UĞUR DÜNDAR (U.D.): Sayın Çıray, hak ettiği şekilde kutlanmasa da cumhuriyetimizin 100. yılına bağımsız bir Türk devleti olarak gelmemiz, Atatürk ve silah arkadaşlarına olan minnetimizi sonsuzlaştırıyor. Sizce Atatürk niye cumhuriyeti “en büyük eseri” olarak görmüştür?

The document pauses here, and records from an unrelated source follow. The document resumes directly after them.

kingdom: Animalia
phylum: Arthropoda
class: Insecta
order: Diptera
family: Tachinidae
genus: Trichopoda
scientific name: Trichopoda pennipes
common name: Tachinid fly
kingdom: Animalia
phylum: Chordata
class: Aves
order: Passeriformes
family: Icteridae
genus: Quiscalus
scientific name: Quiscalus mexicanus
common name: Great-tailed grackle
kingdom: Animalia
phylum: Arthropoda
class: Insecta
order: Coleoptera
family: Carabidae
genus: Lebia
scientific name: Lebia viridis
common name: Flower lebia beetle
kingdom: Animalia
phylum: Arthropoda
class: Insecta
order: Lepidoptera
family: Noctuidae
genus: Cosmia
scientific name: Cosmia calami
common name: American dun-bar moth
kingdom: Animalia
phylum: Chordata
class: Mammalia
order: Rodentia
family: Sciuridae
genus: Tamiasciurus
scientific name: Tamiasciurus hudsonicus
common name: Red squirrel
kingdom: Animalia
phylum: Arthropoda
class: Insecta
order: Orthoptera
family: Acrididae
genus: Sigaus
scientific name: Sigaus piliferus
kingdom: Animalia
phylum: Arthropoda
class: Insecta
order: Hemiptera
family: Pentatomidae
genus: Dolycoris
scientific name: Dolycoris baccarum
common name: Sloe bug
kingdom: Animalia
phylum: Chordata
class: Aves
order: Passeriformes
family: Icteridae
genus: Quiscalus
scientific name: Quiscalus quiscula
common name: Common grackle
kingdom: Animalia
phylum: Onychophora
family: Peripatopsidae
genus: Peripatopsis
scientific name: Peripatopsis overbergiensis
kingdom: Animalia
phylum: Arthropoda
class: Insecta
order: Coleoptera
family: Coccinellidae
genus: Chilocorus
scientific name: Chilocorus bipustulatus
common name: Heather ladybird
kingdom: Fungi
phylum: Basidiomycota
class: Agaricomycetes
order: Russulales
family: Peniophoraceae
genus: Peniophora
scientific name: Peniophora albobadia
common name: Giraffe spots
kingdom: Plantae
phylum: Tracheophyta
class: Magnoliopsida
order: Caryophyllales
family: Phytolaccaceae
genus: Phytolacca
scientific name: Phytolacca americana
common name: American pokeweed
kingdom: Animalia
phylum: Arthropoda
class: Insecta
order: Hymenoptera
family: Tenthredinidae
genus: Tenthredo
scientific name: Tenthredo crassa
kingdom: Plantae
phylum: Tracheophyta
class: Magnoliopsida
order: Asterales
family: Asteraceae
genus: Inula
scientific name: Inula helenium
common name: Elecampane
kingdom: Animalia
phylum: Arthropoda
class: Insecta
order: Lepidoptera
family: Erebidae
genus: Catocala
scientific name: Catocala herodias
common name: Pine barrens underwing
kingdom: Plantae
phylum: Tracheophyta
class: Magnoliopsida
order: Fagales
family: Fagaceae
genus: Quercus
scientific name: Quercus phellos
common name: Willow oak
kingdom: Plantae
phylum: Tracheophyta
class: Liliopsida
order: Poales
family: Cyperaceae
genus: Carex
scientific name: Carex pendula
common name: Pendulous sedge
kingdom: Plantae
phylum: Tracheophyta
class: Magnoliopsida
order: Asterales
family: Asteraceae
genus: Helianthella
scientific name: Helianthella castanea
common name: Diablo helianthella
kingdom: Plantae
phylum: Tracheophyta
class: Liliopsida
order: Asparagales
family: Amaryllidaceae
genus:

AYTUN ÇIRAY (A.Ç.): Cumhuriyetimizi medeni ve çağdaş dünyanın güçlü devletleri ile rekabet edebilen, yoksulu kalmamış, sosyal refahı ve hukuk devletini sağlamayı hedef olarak önüne koymuş, demokrasiyi özümsemiş, eşitlikçi ve benim tanımımla “vicdan kardeşliği” olan bir Türkiye’yi yaratma ideali diye görüyorum. Bir anlamıyla da Cumhuriyet erdemdir. Aziz Sancar bilimde, Filenin Sultanları sporda, İdil Biret müzikte, Nazım Hikmet edebiyatta, yüksek dedektifin oğlu Uğur Dündar medya dünyasında ve isimlerini buraya sığdıramayacağım çok değerli insanlar bu erdem sayesinde başararak yükselebildiler. Cumhuriyet insan haklarıdır. İşte bütün bu nedenlerle de Atatürk, “Cumhuriyet benim en büyük eserimdir” demiştir. En büyük milliyetçilik de cumhuriyeti korumaktır.
U.D.: Cumhuriyetin 100. yılından geriye baktığınızda bu hedeflere ulaşıldığını düşünüyor musunuz?
A.Ç.: Türkiye, Güney Kore ile aynı anda start aldı. Ama önce her on yılda bir yapılan militarist darbeler, sonra da cumhuriyetin beşte birine damgasını vuran siyasi İslamcı zihniyet bizi durdurdu. Totaliter zihniyetler cumhuriyet ve onun değerlerinden fıtratı gereği nefret ediyorlar. İngiliz-Amerikan ortak yapımı cemaatlerle “dindar nesil” adı altında cahil bırakılan ve sorgulamayan bir nesil yetiştiriliyor. Dünya ile yarışacak üniversitemiz ve bilim insanlarımız imha ediliyorlar. Bizi bir millet ve milli devlet kılan tüm değerlerimiz yerle bir ediliyor. Önümüzdeki manzara maalesef çok üzücü. Çağdaş cumhuriyeti teşkil eden temel değerler, bu değerler üzerinde yükselen kurumlar artık ya yok veya sadece görünüşte var. “Muasır medeniyete ulaşma ve onu ileriye taşıma” hedefimizi kaybettik. Özellikle laik demokrasi gittikçe ortadan kaldırılıyor.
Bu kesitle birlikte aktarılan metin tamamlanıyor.